One of the thirty foot distillation columns at Hard Truth Distilling. photographer: Kara Lucero

As a craft beer drinker, it helps me to note where distilling and brewing diverge. There are a couple of similarities to brewing beer, like using grains as sources of sugar and using yeast to produce the alcohol, but there are many differences too. For one thing, you boil the wort to sterilize it and isomerize the hops when brewing beer, but the mash for spirits isn’t boiled until it is distilled. For another, the yeast is quite active, and spirits fermentation takes only about three days.
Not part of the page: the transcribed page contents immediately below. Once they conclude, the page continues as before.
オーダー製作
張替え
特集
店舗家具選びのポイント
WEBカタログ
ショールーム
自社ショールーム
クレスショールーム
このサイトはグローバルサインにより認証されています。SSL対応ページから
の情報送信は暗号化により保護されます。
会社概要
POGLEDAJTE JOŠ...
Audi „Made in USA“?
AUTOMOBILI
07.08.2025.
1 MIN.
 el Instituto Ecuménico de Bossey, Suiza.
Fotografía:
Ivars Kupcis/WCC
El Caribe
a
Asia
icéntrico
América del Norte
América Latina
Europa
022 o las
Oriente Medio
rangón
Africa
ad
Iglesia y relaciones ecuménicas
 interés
Finally, the mash for spirits during fermentation and which goes into the pot after fermentation retains the grains. If the corn or wheat or rye is separated from the sugar and alcohol, too much product is lost and the alcohol produced is significantly reduced.
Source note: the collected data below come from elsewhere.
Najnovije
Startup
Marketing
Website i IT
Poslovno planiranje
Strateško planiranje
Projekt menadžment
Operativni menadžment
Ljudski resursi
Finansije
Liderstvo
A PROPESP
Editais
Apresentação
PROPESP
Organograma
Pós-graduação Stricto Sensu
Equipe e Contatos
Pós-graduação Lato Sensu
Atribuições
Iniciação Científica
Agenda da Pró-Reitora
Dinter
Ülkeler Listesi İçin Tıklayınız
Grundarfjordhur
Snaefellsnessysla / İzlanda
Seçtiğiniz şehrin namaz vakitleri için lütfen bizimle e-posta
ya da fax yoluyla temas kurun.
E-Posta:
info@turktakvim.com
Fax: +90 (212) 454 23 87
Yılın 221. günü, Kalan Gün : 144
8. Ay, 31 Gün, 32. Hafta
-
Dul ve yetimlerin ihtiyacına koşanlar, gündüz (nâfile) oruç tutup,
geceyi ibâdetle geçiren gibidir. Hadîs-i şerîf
To make the fermented mash and distill it into spirits, Hard Truth initially has three large fermenters, two pots, and two thirty foot distillation columns. They can be run as two separate systems or linked to make one big system if needed. As two systems, one will be used for white spirits and one will be dedicated for making whiskey (rye and corn versions). The hybrid pot (has a short six plate column on top of it) will be used for white spirits, feeding the first distillation products into the twenty-plate column to finish up at over 190 proof.

The whiskey system is a bit more intricate, with the fermenters feed beer (fermented mash) into the other large column (14 plates) about a third of the way from the top. Steam travels up from the bottom of the column so that the “beer” is heated by it and evaporates. The recondensed whiskey is collected and sent through a second smaller pot to be boiled and sent up the column again. The water steam is collected and reused, while the spirits (white whiskey, about 135 proof) are moved to the proofing room for barreling. This is called a continuous column and can feed the pot and column as long as there is mash in the three fermenters. Technically you could turn it on and let it run continuously as long as you keep filling the fermenters.

The MDF after party will include some beautiful sights of its own. image credit: Hard Truth Hills

The slop (mash that has gone through the column) is still about 180˚F, so it is collected to a silo out back and used to keep the water for the pot hot. This way, it takes much less energy to raise that water to boiling and create steam. Likewise the collected water from the columns is reused in the system so that basically 100% of the water ends up in the product, known as a clean steam system.

Using the three fermenters in place now, Hard Truth produces 2000 barrels of whiskey each year (those are 53 gallon barrels, not the 31 gallons used for beer in the US). But with a second shift of fermenters, that will be increased to 4,000 – or 6,000 barrels with a third shift of distillation/day. White spirits can be made at the same time, using botanicals grown on site in a garden that can be toured during Midwest Distillers Fest. Clearly, distillers Bryan, Cole, Martin, and Clint have very full days as production is in high gear after opening last year.

Attendees are encouraged to stay after the festival for the After-Party from 5pm – 6pm and/or to dine at the on-site restaurant, enjoy more outdoor music until 9 p.m., and even tour the property and the trails on their own. Order a picnic basket from the Welcome Center and explore the hills with some food, a bottle of your favorite Hard Truth spirit, or some of your favorite Quaff ON! Brewing Co. beers.

Hard Truth Distilling, along with the welcome center, grounds, and Big Woods restaurant at Hard Truth Hills are always fine reasons to visit Nashville during an Indiana fall, but the 2nd Midwest Distillers Fest on October 5th offers even more reason to make the trip. The largest craft spirits event in the Midwest, on the grounds of the largest craft beverage destination in the state, which happens to house the largest craft distiller in the state? This is big, and the 2019 version of MDF is even bigger.